Randi Weingarten, president of the American Federation of Teachers, gave a speech yesterday in which she called for a two-year moratorium on the implementation of Common Core testing.
Common Core is a new standard for for teaching reading and math. Devised by a multi-state coalition and endorsed by the White House, it is set to be adopted by 45 states. That has the education establishment in turmoil.
Weingarten called this week for a time out:
Weingarten made clear that this is not about stopping the tests, it’s about decoupling the tests from decisions that could unfairly hurt students, teachers and schools. Right now, nationally and in New York, test scores may be used to determine if a student advances or is held back, to designate a school’s performance, to evaluate educators and even to decide school closures.
“The fact that the changes are being made nationwide without anything close to adequate preparation is a failure of leadership, a sign of a broken accountability system and, worse, an abdication of our responsibility to kids, particularly poor kids,” said Weingarten. “These standards, which hold such potential to create deeper learning, are instead creating a serious backlash as officials seek to make them count before they make them work. They will either lead to a revolution in teaching and learning, or they will end up in the overflowing dustbin of abandoned reforms.”
A recent AFT poll found that 75 percent of teachers support the new standards, but that they have not had enough time to understand them, put them into practice or share strategies with colleagues.
“Can you imagine doctors being expected to perform a new medical procedure without being trained in it or provided the necessary instruments—simply being told there may be some material on a website? Of course not, but that’s what’s happening right now with the Common Core.”
It’s not clear how long Weingarten thinks the moratorium should be. Notably, she also made a point in the speech of claiming the union wasn’t against Common Core. AFT teachers were involved in the creation of the new standards, Weingarten said. She also touted her union’s effort to train teachers in adopting the standards.
Education reform activist RiShawn Biddle offers some thoughts on Weingarten’s move on his website, Dropout Nation.
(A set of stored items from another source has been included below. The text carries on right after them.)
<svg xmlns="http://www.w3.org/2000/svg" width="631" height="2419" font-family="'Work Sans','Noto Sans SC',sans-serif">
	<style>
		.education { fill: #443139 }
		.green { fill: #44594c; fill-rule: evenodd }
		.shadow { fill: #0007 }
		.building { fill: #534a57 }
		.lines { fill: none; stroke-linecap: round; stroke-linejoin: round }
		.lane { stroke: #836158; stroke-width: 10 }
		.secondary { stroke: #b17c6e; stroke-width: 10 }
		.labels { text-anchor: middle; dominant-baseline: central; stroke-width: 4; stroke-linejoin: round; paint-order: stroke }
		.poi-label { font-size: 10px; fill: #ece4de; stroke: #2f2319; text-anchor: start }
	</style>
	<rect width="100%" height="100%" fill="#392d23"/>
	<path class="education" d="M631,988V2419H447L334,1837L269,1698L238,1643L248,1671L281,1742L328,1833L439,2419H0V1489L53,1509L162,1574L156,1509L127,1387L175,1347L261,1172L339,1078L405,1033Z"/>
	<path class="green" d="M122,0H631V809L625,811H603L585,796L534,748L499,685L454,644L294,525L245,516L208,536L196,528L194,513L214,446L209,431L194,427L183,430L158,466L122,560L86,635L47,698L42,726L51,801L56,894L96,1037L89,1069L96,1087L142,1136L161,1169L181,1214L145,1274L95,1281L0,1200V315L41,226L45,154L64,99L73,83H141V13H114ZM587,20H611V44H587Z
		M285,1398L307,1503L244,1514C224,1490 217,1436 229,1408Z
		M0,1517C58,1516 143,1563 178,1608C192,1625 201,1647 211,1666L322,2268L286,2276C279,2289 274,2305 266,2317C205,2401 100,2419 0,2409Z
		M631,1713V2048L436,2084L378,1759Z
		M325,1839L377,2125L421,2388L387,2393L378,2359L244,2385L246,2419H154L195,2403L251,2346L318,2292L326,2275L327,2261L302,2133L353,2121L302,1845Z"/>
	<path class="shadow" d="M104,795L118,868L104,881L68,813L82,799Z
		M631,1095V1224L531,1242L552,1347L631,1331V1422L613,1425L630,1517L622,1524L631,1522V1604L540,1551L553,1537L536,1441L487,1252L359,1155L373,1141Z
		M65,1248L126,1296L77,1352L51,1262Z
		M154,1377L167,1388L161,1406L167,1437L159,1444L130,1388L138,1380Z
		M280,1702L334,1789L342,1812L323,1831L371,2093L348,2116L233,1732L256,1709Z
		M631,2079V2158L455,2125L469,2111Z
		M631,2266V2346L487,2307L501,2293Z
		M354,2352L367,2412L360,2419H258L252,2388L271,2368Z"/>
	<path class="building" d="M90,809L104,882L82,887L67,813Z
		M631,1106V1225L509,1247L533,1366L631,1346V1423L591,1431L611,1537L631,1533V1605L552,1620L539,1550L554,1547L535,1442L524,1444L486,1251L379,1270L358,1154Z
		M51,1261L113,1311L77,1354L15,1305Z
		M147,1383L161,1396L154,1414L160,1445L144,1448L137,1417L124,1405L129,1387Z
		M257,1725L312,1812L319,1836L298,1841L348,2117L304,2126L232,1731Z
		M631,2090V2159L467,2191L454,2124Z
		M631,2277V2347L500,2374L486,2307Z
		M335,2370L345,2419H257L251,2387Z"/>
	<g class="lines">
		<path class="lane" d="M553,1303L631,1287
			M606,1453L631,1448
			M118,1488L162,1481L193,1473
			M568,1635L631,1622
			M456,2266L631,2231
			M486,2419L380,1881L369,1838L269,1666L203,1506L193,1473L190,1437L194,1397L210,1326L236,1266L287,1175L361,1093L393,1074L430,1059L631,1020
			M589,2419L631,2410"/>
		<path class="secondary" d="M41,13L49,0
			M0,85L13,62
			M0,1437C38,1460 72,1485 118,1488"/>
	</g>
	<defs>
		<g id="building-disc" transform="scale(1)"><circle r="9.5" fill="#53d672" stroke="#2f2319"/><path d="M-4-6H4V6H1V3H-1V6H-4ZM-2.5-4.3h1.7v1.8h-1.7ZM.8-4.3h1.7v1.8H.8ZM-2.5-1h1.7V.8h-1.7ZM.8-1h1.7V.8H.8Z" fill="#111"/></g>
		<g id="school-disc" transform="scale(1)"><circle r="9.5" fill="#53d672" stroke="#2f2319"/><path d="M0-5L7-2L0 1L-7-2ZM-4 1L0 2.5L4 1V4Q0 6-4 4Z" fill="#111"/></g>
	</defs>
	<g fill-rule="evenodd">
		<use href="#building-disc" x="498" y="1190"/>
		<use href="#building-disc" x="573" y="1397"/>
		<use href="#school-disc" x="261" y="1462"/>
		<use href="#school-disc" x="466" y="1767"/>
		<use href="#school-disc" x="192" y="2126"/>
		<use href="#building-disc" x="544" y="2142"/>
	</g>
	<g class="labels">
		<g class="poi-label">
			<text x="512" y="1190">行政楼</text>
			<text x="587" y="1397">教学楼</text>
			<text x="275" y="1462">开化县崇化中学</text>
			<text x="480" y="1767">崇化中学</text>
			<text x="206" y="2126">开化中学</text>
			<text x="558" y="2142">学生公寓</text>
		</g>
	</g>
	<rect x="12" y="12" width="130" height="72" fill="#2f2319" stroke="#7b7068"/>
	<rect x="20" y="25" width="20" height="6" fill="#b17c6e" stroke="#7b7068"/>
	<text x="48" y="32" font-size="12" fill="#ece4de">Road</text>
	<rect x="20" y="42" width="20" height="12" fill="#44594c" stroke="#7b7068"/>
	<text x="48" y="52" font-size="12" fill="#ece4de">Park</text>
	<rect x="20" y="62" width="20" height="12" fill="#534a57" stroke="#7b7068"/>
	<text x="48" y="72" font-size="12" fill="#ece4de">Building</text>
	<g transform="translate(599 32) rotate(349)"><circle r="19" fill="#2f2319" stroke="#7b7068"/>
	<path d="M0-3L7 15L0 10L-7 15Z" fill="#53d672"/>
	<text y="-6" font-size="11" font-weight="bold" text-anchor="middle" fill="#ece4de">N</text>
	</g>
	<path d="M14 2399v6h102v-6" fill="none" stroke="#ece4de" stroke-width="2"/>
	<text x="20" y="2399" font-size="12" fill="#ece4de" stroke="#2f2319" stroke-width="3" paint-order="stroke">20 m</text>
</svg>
He says she’s engaged in some Bill Clinton-style triangulation:
[Y]ou have to always remember that the AFT is first and foremost a teachers’ union, and it has no interest in backing anything for long if it has the potential to weaken its already-declining influence over education policy. This is especially true if it involves the use of objective student test score performance data in teacher evaluations and other efforts to end the shoddy teacher evaluation regimes (as well as near-lifetime employment privileges) that have helped make teaching one of the professions public sector or private insulated from any performance management (as well as justifies the union’s existence). The AFT is also loathe to continue supporting anything that threatens the grand bargain it (along with the National Education Association) has struck with Baby Boomers among the rank-and-file members under which they give the union carte blanch to do what it pleases so long as it stands stalwart for traditionalist thinking as well ensure that the profession is insulated from accountability. …
The reality is that Weingarten is doing nothing more than what traditionalist-minded school leaders such as Montgomery County, Md., Supt. Joshua Starr are seeking: Halting any effort to hold districts, teachers, and school leaders accountable for success or failure in improving student achievement. After all, the new Common Core exams are being launched just as states are launching new teacher evaluations that require objective student test score growth data on those exams to account for at least 20 percent of (and sometimes, as much as half) of the overall performance reviews. The fear that declines in student performance on the exams will adversely impact evaluations is largely overblown. But the reality is that the new evaluation systems will likely lead to more teachers being sacked. This doesn’t help the AFT’s bottom line or its effort to preserve influence.